• **EXERCISE REQUIREMENTS**:
a - Translate this sentence from the legal opinion on dual nationality into French: "One of my sons, C, born at Melbourne on 18 August 1891, now 20 years of age, is claimed by the French Government to fulfil his military obligations as a French subject born to French parents."
b - Answer these questions using the legal opinion on dual nationality:
(i) Which section of the Naturalization Act 1870 is listed as key legislation?
(ii) To whom was the opinion of 31 January 1911 given?
(iii) In what city was C born?
c - Carry on the legal opinion on dual nationality from the point where it stops.

• **TEXT PASSAGE**:
━━━━━━━━━━━━━━━━━━━━
Opinion Number. 431

Subject

DUAL NATIONALITY STATUS OF PERSON BORN IN AUSTRALIA OF ALIEN PARENTS : EXTENT OF BRITISH PROTECTION : LIABILITY TO PERFORM MILITARY SERVICE IN FOREIGN STATE

Key Legislation

THE NATURALIZATION ACT 1870 (IMP.), s. 4

Date
Client
The Secretary, Department of External Affairs

On 31 January 1911(1) I gave the opinion to the Secretary, Department of Defence, that the two sons of Mr A.B. were British subjects, and liable to military training under section 125 of the Defence Act, and that the fact that French law might regard them as French subjects was immaterial.

On 16 August 1911 Mr B. sent the following letter to the Department of Defence:

One of my sons, C, born at Melbourne on 18 August 1891, now 20 years of age, is claimed by the French Government to fulfil his military obligations as a French subject born to French parents.
━━━━━━━━━━━━━━━━━━━━
• **DATA LINES**:
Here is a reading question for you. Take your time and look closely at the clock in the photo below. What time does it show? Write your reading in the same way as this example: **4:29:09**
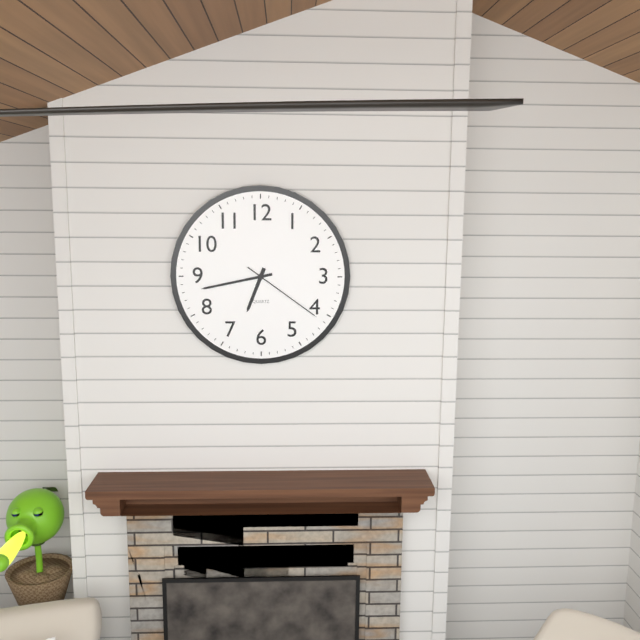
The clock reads **6:43:21**
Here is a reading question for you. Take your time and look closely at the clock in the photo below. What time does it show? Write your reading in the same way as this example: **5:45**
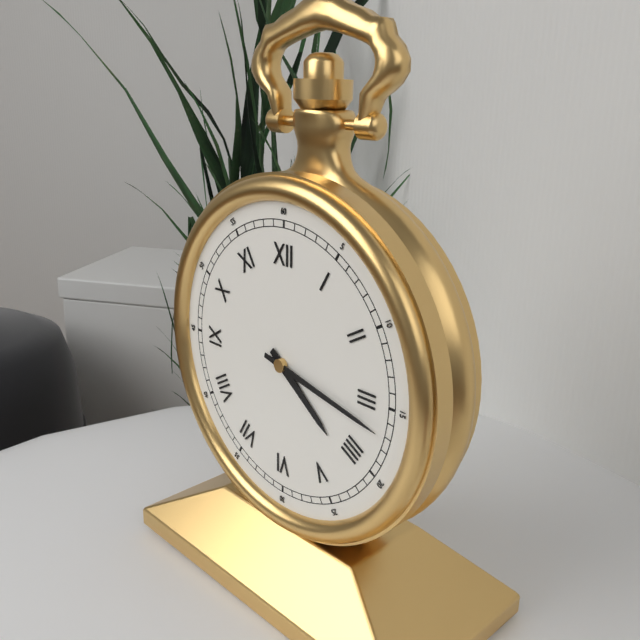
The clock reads **4:17**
━━━━━━━━━━━━━━━━━━━━
• **REPLIES**:
a - L'un de mes fils, C, né à Melbourne le 18 août 1891, aujourd'hui âgé de 20 ans, est réclamé par le gouvernement français pour accomplir ses obligations militaires en tant que sujet français né de parents français.

b -
(i) Section 4.
(ii) The Secretary, Department of Defence.
(iii) Melbourne.

c -
On the other hand I have been informed that he is considered by the Commonwealth as a British subject-he must be one or the other, and cannot belong at the same time to both countries.

The French Consul states that, if at 21 years of age he is choosing the French nationality, he will become free of all obligations towards Australia.

If, on the contrary, he chooses to be an Australian citizen, then he will not be able to put his feet on French soil without being subject to seizure from the military authorities.

Surely there is something abnormal in that statement, as in all fairness reciprocity at least should exist.

Now, my son wishes to decide for the country he has been born in. If he is really a British subject, must he naturalize again as such? If he is British, whether naturalizing again or not, can you protect him in the case of his travelling through France, or when spending some time there?

I would be very much obliged if you could give me a solution to this delicate matter.

P.S. I may add that, according to our Consul, any agreement between French and English Governments does not apply to Australia, and that people born in Australia are considered by the French Government as Australian and not British subjects.

Such being the case, could the boy naturalize himself English whilst living in Australia?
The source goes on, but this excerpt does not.